Which lines in the data below contain the string "database" with its case matched exactly? Show each of those lines in full.

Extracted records
━━━━━━━━━━━━━━━━━━━━━━━━━━━━━━

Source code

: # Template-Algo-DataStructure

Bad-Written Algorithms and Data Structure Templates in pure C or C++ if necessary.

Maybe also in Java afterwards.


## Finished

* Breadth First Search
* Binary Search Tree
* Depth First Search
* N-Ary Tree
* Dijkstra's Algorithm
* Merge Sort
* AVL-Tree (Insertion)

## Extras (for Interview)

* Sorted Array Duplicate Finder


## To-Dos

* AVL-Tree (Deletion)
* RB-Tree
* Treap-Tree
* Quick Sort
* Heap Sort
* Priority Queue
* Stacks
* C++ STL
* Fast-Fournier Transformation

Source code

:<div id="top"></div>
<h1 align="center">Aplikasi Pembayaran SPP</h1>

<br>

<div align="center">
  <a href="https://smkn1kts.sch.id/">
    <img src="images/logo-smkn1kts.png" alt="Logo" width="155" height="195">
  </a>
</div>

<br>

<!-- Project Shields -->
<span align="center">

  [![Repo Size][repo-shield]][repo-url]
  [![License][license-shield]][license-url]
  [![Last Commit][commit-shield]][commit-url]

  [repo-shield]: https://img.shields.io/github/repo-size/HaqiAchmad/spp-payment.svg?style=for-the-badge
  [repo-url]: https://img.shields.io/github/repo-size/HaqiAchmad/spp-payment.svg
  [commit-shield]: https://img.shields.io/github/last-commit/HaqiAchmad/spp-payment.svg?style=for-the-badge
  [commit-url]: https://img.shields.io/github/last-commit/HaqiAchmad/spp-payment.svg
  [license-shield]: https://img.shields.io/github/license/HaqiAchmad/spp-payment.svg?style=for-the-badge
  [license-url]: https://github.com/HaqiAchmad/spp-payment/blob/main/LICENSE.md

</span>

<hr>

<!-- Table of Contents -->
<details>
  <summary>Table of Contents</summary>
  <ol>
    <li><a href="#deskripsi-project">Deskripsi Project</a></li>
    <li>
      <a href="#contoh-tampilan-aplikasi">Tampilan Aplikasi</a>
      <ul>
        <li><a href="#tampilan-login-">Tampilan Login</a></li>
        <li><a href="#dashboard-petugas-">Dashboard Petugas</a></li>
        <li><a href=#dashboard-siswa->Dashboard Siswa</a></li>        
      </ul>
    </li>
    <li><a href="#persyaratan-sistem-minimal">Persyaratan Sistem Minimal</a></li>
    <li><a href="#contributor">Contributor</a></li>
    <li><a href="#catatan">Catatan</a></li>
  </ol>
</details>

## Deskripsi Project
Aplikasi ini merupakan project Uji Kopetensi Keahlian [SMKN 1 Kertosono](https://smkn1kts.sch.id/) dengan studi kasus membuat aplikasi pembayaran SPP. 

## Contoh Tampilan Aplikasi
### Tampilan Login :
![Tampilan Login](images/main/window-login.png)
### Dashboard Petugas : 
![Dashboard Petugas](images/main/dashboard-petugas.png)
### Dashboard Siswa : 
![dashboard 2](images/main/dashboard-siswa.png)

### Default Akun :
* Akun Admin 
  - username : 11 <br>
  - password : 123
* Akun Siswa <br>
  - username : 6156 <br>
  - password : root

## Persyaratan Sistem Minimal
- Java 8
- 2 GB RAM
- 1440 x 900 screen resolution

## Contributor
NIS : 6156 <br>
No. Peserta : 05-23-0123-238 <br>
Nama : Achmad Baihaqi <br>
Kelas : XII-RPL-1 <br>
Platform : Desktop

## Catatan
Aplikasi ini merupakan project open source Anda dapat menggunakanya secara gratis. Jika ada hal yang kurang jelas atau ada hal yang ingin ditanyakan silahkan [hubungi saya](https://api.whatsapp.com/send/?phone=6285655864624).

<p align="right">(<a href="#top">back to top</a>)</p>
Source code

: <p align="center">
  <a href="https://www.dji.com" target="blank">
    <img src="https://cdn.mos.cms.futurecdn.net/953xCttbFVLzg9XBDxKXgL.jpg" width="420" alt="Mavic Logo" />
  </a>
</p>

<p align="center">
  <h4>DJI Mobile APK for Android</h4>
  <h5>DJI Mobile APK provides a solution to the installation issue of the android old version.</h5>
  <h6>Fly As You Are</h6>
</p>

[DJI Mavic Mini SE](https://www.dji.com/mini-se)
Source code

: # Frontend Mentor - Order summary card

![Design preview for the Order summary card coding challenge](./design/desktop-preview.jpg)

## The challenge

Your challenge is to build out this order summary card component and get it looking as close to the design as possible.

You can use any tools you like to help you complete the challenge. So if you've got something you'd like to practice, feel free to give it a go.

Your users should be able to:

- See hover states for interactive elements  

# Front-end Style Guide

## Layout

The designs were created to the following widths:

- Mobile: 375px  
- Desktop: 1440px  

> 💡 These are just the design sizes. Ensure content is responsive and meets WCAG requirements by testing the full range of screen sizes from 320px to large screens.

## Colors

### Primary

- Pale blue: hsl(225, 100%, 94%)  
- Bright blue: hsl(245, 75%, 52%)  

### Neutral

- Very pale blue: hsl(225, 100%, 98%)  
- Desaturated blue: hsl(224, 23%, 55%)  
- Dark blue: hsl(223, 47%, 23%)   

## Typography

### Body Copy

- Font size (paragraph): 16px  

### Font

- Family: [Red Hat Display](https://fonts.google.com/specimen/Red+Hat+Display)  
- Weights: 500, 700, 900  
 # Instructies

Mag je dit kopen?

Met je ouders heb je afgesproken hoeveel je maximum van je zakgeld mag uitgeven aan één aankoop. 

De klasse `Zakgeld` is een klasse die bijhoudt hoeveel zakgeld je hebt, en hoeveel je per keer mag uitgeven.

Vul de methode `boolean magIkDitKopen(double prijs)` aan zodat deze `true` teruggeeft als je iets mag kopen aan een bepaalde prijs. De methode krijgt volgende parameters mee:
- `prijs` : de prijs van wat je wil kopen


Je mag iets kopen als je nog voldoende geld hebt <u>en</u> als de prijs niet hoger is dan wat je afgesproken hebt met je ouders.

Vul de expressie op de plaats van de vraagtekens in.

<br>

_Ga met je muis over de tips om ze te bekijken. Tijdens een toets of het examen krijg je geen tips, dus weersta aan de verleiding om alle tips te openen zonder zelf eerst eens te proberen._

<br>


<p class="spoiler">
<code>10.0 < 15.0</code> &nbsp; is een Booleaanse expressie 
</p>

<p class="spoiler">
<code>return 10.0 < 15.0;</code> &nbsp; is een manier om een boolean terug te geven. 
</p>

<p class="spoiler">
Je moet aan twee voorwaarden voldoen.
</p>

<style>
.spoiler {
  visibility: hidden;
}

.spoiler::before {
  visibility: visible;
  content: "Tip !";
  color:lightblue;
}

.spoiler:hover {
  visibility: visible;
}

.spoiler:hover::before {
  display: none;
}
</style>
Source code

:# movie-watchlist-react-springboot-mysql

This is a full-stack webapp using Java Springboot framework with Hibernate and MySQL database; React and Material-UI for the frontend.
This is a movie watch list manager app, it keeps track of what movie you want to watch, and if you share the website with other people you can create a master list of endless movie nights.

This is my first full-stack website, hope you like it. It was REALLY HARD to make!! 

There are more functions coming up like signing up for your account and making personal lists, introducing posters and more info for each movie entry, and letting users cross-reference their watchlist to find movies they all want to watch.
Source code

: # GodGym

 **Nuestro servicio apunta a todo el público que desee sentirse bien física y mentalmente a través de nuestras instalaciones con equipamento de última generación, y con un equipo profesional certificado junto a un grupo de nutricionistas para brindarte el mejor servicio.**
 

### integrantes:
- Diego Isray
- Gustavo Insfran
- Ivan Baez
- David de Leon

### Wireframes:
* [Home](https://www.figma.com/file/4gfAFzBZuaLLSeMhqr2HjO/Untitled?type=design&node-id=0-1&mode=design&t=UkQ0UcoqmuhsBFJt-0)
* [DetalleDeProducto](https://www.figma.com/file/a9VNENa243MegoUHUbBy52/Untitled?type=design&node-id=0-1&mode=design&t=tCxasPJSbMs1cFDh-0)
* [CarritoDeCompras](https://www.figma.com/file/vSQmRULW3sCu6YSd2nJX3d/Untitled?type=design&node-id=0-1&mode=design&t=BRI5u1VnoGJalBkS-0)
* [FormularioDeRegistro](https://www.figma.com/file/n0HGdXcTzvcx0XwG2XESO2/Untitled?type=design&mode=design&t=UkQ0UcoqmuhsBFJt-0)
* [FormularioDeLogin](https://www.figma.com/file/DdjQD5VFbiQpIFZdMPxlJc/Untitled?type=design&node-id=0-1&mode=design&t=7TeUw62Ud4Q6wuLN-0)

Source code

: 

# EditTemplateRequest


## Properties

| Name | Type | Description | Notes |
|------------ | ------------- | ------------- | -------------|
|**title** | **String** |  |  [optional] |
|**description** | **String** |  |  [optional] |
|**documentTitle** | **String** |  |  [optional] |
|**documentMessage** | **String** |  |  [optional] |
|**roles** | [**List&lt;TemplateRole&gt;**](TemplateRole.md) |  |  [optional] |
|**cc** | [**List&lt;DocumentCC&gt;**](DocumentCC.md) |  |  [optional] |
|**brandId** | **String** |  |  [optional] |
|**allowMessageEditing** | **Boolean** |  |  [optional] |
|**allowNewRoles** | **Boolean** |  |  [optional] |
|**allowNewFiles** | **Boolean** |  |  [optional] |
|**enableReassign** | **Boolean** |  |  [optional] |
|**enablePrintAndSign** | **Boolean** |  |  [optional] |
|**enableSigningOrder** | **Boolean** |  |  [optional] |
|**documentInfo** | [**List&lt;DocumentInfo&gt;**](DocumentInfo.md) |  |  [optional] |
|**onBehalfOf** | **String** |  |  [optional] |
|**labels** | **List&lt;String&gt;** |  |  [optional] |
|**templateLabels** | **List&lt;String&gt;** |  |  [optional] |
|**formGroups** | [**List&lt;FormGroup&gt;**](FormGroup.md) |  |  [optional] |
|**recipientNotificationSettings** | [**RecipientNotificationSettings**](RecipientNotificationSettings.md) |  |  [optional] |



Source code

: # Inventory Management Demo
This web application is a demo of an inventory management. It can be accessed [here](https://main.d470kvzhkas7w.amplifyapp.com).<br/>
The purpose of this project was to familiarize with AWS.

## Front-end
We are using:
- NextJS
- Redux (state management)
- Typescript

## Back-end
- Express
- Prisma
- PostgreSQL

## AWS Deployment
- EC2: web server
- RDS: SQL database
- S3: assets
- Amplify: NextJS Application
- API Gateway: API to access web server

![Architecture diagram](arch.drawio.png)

━━━━━━━━━━━━━━━━━━━━━━━━━━━━━━

### Answer space
This is a full-stack webapp using Java Springboot framework with Hibernate and MySQL database; React and Material-UI for the frontend.
- RDS: SQL database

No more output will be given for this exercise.